In a video uploaded to the internet on May 23, a commander from the Abu al-Fadhl al-Abbas, a subsidiary of the League of the Righteous, told his paramilitaries that there were neither any civilians nor any true Muslims left in Fallujah—language that suggested a categorical disregard for protecting civilians. Other videos show militias meeting out corporal punishment to accused “collaborators” with ISIS.
Another major obstacle in the forward advance on Fallujah has been the high number of civilians still trapped inside the city. According to Mayor al-Esawi, between 80,000 to 90,000 of them are being held as human shields by ISIS. Al-Esawi’s office said that “protecting civilians and avoiding any danger [befalling] them” was Iraq’s top priority.
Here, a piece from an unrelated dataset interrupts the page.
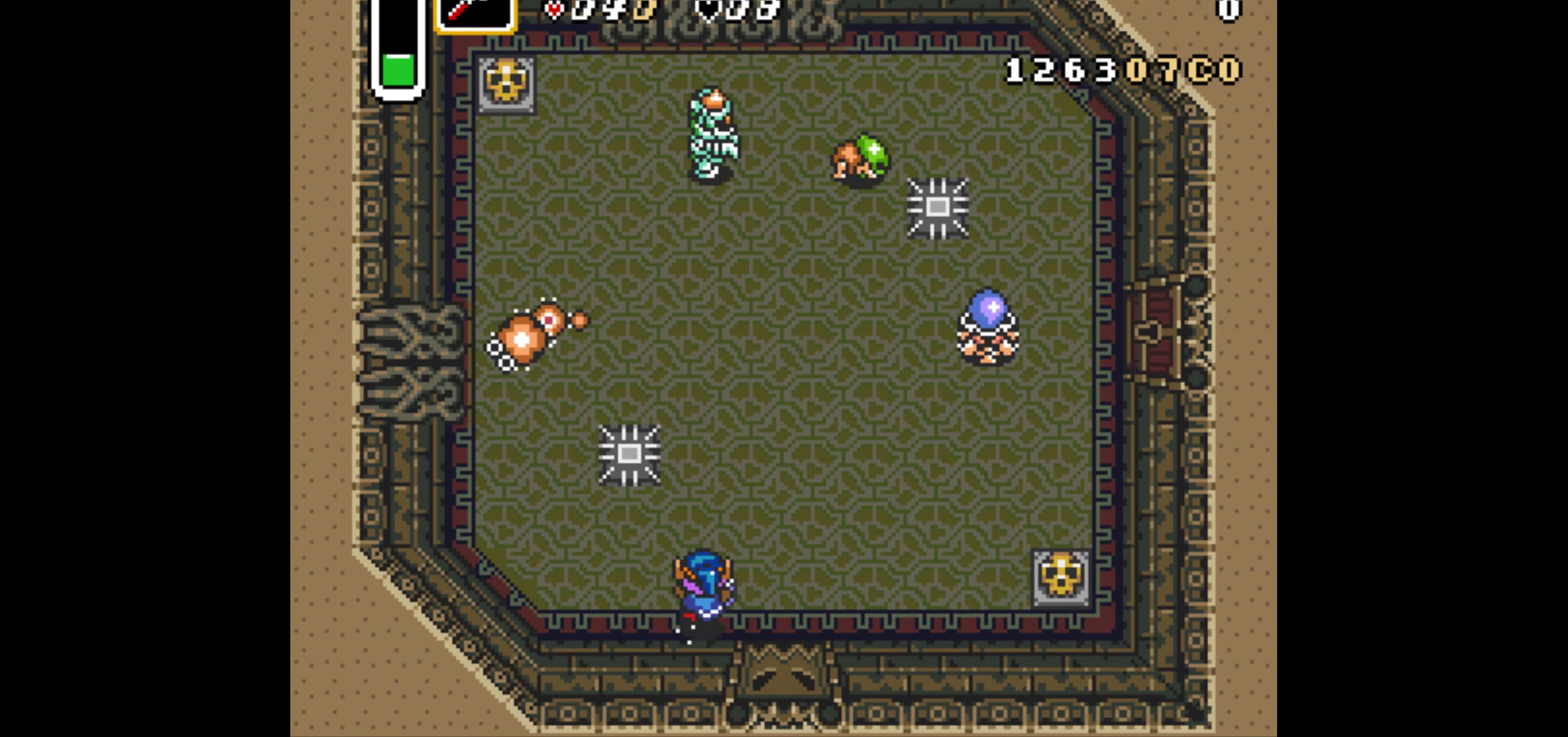
{"buttons": ["A"], "events": []}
But the largest obstacle seems to be absence of a clear strategy as each party is pursuing its own agenda. The first is ideological, led by Iranian spymaster and the commander of the Revolutionary Guards Corps’s foreign Quds Force, Qassem Suleimani and the aforementioned Shia militias he supports. Their objective, judging from their sectarian rhetoric and pro-Iranian iconography, is to export Tehran’s Islamic Revolution to Mesopotamia, taking full advantage of the collapse in national security brought about by ISIS’s onslaught two years ago.
The second agenda is nationalist in intent and led by al-Abadi, who hews closer to the U.S. line, and does not want to alienate or marginalize Sunnis. But with militia and government atrocities mounting, that may prove a foregone conclusion.